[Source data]

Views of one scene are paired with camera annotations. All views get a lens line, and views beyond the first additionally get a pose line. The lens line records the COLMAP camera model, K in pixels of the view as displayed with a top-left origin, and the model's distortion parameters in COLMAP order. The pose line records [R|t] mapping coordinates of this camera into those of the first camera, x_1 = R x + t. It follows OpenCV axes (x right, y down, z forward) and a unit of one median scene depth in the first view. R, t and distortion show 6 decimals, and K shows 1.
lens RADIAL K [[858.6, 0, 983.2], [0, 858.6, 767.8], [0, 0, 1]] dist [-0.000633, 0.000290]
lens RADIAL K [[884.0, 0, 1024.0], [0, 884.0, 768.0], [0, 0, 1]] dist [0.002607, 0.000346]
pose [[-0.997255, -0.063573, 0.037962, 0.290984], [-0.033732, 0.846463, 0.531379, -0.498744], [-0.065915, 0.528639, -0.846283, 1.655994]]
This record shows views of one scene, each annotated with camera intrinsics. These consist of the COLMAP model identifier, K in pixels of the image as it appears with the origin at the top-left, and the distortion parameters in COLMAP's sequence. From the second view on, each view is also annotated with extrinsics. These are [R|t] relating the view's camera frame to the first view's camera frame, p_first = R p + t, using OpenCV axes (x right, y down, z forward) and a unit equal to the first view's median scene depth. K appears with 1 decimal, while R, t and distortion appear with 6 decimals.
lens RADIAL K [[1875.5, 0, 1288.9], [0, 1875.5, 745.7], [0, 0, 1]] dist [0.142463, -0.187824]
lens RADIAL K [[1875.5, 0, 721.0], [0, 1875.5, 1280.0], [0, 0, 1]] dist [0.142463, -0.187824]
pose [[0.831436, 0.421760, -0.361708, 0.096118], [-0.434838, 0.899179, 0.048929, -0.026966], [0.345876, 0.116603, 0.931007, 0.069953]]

[What you have to do] Reproduce every line above verbatim, keeping the original order and line breaks.

[Task response]
Views of one scene are paired with camera annotations. All views get a lens line, and views beyond the first additionally get a pose line. The lens line records the COLMAP camera model, K in pixels of the view as displayed with a top-left origin, and the model's distortion parameters in COLMAP order. The pose line records [R|t] mapping coordinates of this camera into those of the first camera, x_1 = R x + t. It follows OpenCV axes (x right, y down, z forward) and a unit of one median scene depth in the first view. R, t and distortion show 6 decimals, and K shows 1.
lens RADIAL K [[858.6, 0, 983.2], [0, 858.6, 767.8], [0, 0, 1]] dist [-0.000633, 0.000290]
lens RADIAL K [[884.0, 0, 1024.0], [0, 884.0, 768.0], [0, 0, 1]] dist [0.002607, 0.000346]
pose [[-0.997255, -0.063573, 0.037962, 0.290984], [-0.033732, 0.846463, 0.531379, -0.498744], [-0.065915, 0.528639, -0.846283, 1.655994]]
This record shows views of one scene, each annotated with camera intrinsics. These consist of the COLMAP model identifier, K in pixels of the image as it appears with the origin at the top-left, and the distortion parameters in COLMAP's sequence. From the second view on, each view is also annotated with extrinsics. These are [R|t] relating the view's camera frame to the first view's camera frame, p_first = R p + t, using OpenCV axes (x right, y down, z forward) and a unit equal to the first view's median scene depth. K appears with 1 decimal, while R, t and distortion appear with 6 decimals.
lens RADIAL K [[1875.5, 0, 1288.9], [0, 1875.5, 745.7], [0, 0, 1]] dist [0.142463, -0.187824]
lens RADIAL K [[1875.5, 0, 721.0], [0, 1875.5, 1280.0], [0, 0, 1]] dist [0.142463, -0.187824]
pose [[0.831436, 0.421760, -0.361708, 0.096118], [-0.434838, 0.899179, 0.048929, -0.026966], [0.345876, 0.116603, 0.931007, 0.069953]]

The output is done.